[[ DATA, beginning ]]
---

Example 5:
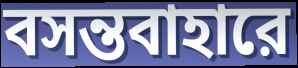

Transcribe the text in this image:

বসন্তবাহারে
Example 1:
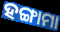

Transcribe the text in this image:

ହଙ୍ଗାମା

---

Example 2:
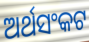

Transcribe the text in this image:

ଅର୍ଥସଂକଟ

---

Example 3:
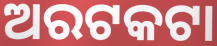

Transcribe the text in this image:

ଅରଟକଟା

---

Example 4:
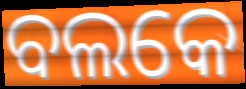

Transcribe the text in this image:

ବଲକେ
[[ DATA, end ]]
[[ DATA, beginning ]]
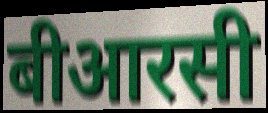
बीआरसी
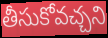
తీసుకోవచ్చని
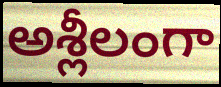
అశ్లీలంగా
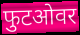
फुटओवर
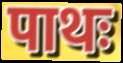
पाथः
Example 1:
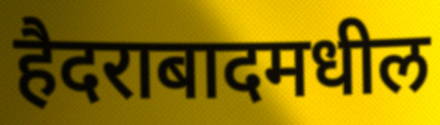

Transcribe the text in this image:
[[ DATA, end ]]
◆ **GOAL OF THE EXERCISE**
Count the lines in the entries above that hold the string "Example", and give that count without any other text.

◆ **EXERCISE SOLUTION**
6